- Mot du Président
Discours de Vincent Montagne du 13 juin 2017 aux Journées du livre de Berlin
Vincent Montagne est intervenu, le 13 juin 2017, à l’occasion de l’Assemblée générale du Börsenverein et des journées du livre de Berlin, placées cette année sous le signe de l’échange franco-allemand.
Découvrez l’intégralité du discours qu’il a prononcé :
« C’est un grand plaisir pour moi d’être à vos côtés aujourd’hui et d’intervenir à l’occasion de l’Assemblée générale du Börsenverein et des journées du livre de Berlin, placées cette année sous le signe de l’échange franco-allemand.
Les littératures françaises et allemandes, nous le savons bien, ont des histoires communes qui s’entrelacent depuis des siècles, entre admiration et inspiration. Madame de Staël fascinée par l’Allemagne l’appelait « la patrie de la pensée ». Michel Tournier la considérait comme « une partie de lui-même ». Apollinaire, quant à lui a puisé son inspiration chez Brentano pour composer ses Rhénanes.
Aujourd’hui la coopération dans le domaine du livre et de la lecture entre nos deux pays est une intense réalité : réalité éditoriale aussi bien que réalité politique.
Sur le plan éditorial, notre coopération concerne tous les secteurs de l’édition : la Bande-Dessinée, qui me tient particulièrement à cœur vous vous en doutez, est particulièrement dynamique et représente à elle seule plus de 46% des cessions de droits du français vers l’allemand – un chiffre en hausse depuis l’année dernière. Elle concerne aussi l’éducation, les sciences, les essais… Et au-delà de l’édition de livres, notre coopération est également une passerelle vers d’autres industries culturelles. Le cinéma notamment, comme en témoignent les récentes et nombreuses adaptations en croissance tant en Allemagne qu’en France.
La coopération entre nos deux industries s’inscrit également dans une action politique. La France et l’Allemagne s’attachent à défendre des valeurs communes inhérentes au livre, pilier de notre éducation, facteur d’intégration et socle de toute vie sociale. A cet égard, nous avons un réseau de libraires qui irriguent partout nos territoires au service de la transmission de la culture.
Au-delà des mots, la promotion de ces valeurs communes se traduit par des actions concrètes. Permettez-moi de prendre le temps d’en citer quatre, particulièrement importantes, qui dessinent les contours d’un axe franco-allemand actif.
La préservation du droit d’auteur en tout premier lieu. Alors que la directive 2001 sur le droit d’auteur est débattue en ce moment-même au Parlement européen et au Conseil, la nécessité de maintenir un cadre juridique et économique clair respectant les droits de chacun est la priorité de notre action. En effet le projet de réforme en cours, même s’il est plus modéré que la version initiale, tend à affaiblir le droit d’auteur et à bouleverser les équilibres économiques et juridiques du secteur. Au risque de remettre en question la diversité éditoriale et linguistique, ferments de la liberté d’expression et de création et de la richesse de la pensée européenne.
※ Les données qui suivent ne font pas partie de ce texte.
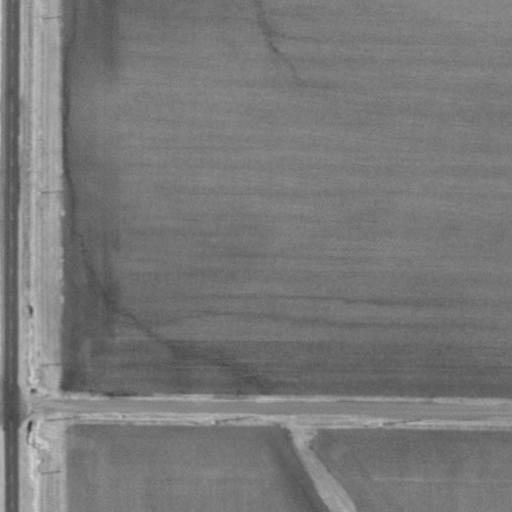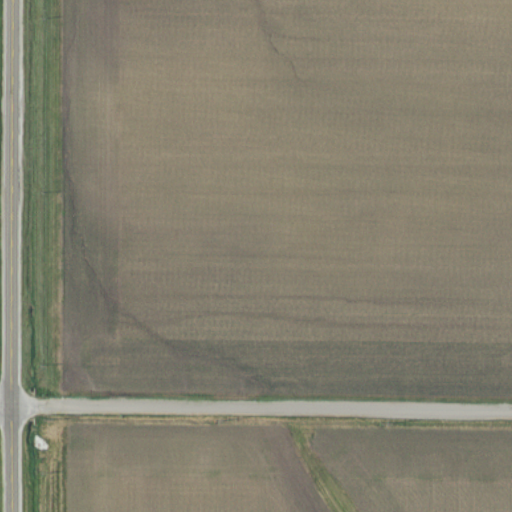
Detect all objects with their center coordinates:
road: (10, 256)
road: (4, 403)
road: (260, 408)
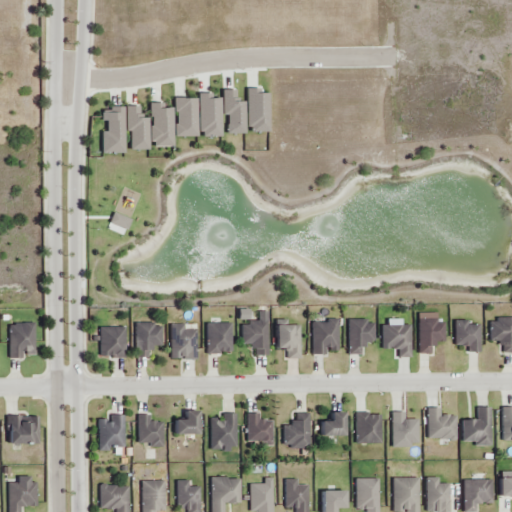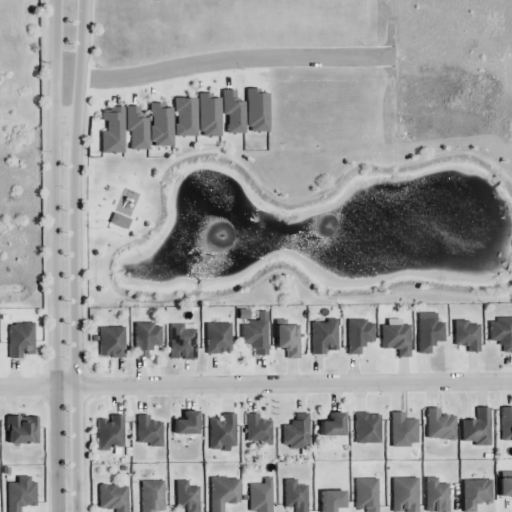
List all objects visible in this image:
road: (169, 68)
building: (256, 112)
building: (232, 113)
building: (207, 118)
building: (185, 120)
building: (161, 126)
building: (134, 129)
building: (112, 132)
road: (54, 255)
road: (75, 255)
building: (429, 332)
building: (501, 333)
building: (359, 334)
building: (256, 335)
building: (464, 335)
building: (324, 336)
building: (429, 336)
building: (466, 336)
building: (500, 337)
building: (219, 338)
building: (253, 338)
building: (324, 338)
building: (147, 339)
building: (217, 339)
building: (286, 339)
building: (289, 339)
building: (358, 339)
building: (393, 339)
building: (395, 339)
building: (18, 340)
building: (144, 341)
building: (109, 342)
building: (182, 342)
building: (183, 342)
building: (112, 343)
building: (17, 344)
road: (256, 384)
building: (186, 423)
building: (330, 425)
building: (440, 425)
building: (506, 425)
building: (187, 426)
building: (506, 426)
building: (333, 427)
building: (438, 427)
building: (253, 428)
building: (368, 428)
building: (477, 428)
building: (20, 429)
building: (364, 429)
building: (477, 429)
building: (17, 430)
building: (259, 430)
building: (402, 430)
building: (150, 431)
building: (403, 431)
building: (111, 432)
building: (219, 432)
building: (221, 432)
building: (295, 432)
building: (296, 432)
building: (146, 433)
building: (111, 434)
building: (505, 487)
building: (505, 487)
building: (221, 490)
building: (18, 493)
building: (21, 493)
building: (419, 494)
building: (474, 494)
building: (207, 495)
building: (257, 495)
building: (292, 495)
building: (366, 495)
building: (403, 495)
building: (435, 495)
building: (183, 496)
building: (366, 496)
building: (474, 496)
building: (111, 497)
building: (260, 497)
building: (114, 498)
building: (150, 498)
building: (310, 498)
building: (330, 500)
Notre défi commun, à nous, acteurs de la chaîne du livre européens aux côtés de tous les producteurs de contenus et ceux qui investissent dans la création, consiste donc aujourd’hui à faire entendre notre voix face aux tentatives de prédation et de détournement de la valeur de la création de la part des grands acteurs internationaux. Et face à celles et ceux qui sont tentés de céder aux sirènes de la démagogie de la gratuité. L’enjeu est important : il s’agit en effet de garantir la diversité et la qualité du marché du livre numérique européen. A côté des actions que nous menons en faveur du livre, celles du mouvement Europe Créative, qui regroupe toutes les industries culturelles et créatives est à ce titre précieuse et mérite d’être développée.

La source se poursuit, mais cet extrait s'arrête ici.